Monday, October 8, 2012

What Am I Reading?

The effervescent Wolfgang Munchau emphasizes, as so many millions have again and again and again. That the 'solutions' are proving to be worse than the problems. He has a bit for a third of the troika too, 
"One wonders sometimes whether this is the same IMF that in its latest World Economic Outlook produced a very thoughtful analysis of past debt crises. It came to the conclusion that deficit reduction programmes can function only under certain auspicious conditions and must not be pursued in a blind, mechanistic sort of way."


Interested in how the US Senate and Congress handles their wealth? Are they suffering? Nope. Here's the WP with  Capitol Assets.



James Surowiecki has a short piece in the New Yorker on the looming fiscal cliff that ends with this gem of a line, 
"The fact that Congress was foolish enough to create the fiscal cliff doesn’t mean it also has to be foolish enough to drive us off it."

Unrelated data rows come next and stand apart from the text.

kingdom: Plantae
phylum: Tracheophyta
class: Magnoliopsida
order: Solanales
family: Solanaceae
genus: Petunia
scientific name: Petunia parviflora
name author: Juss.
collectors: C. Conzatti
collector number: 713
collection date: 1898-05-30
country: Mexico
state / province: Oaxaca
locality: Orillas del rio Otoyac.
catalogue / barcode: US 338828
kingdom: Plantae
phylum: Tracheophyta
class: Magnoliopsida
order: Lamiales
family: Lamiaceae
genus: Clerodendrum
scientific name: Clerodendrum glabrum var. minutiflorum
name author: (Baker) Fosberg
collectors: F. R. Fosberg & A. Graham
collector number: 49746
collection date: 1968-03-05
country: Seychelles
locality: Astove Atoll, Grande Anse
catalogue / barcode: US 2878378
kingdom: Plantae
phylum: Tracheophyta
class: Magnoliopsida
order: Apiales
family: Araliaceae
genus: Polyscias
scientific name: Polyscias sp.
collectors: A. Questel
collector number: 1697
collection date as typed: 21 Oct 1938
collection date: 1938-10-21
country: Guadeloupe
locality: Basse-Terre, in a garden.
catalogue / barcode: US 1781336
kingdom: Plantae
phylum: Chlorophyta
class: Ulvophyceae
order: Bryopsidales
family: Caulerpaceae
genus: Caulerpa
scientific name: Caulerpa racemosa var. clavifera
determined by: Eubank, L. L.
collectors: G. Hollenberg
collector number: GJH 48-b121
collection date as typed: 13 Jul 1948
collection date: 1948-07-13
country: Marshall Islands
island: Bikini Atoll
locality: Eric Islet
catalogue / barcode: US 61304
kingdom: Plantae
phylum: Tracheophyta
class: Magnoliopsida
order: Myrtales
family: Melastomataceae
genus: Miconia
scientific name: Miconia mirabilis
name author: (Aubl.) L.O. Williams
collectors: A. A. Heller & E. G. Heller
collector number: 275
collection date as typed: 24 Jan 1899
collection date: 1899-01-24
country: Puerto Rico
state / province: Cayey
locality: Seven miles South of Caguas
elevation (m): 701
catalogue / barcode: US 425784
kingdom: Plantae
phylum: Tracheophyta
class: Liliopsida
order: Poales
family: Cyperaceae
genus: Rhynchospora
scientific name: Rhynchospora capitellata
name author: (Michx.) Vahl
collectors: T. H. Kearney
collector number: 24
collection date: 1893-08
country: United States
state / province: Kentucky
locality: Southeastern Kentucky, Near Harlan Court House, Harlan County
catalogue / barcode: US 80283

The narrative Robert Shiller has a piece in the NYT on the double-edged nature of the housing fever - the booms and the busts, and the seemingly extravagant expectations people had of the market.


Keeping in line with a favourite Republican nominee pastime of euro-bashing, here's a piece focusing on Romney playing to his base by attempting to distinguish America from...well....the rest of them (in this case, Spain). Funny thing is anyone can tell you that Europe did not spend its way into this crisis - that's not the cause. But obviously Romney knows that. Which means - that this is yet another case of intentional dishonesty. 


And finally, here's Mankiw's thoughts on the whole BLS 'truther' controversy (controversy?? really?). And Krugman's blurb on constant-demography based unemployment data. What it's all trying to come down to is of course, is this a real recovery or not. Election year you see...


And finally finally, Acemoglu, Robinson and Verdier came out with a paper on different forms of capitalism. This, from the abstract - "some countries will opt for a type of cut-throat capitalism that generates greater inequality and more innovation and will become the technology leaders, while others will free-ride on the cut throat incentives of the leaders and choose a more cuddly form of capitalism. Paradoxically, those with cuddly reward structures, though poorer, may have higher welfare than cut-throat capitalists but in the world equilibrium, it is not a best response for the cut-throat capitalists to switch to a more cuddly form of capitalism."

I'm going to read it and get back on this.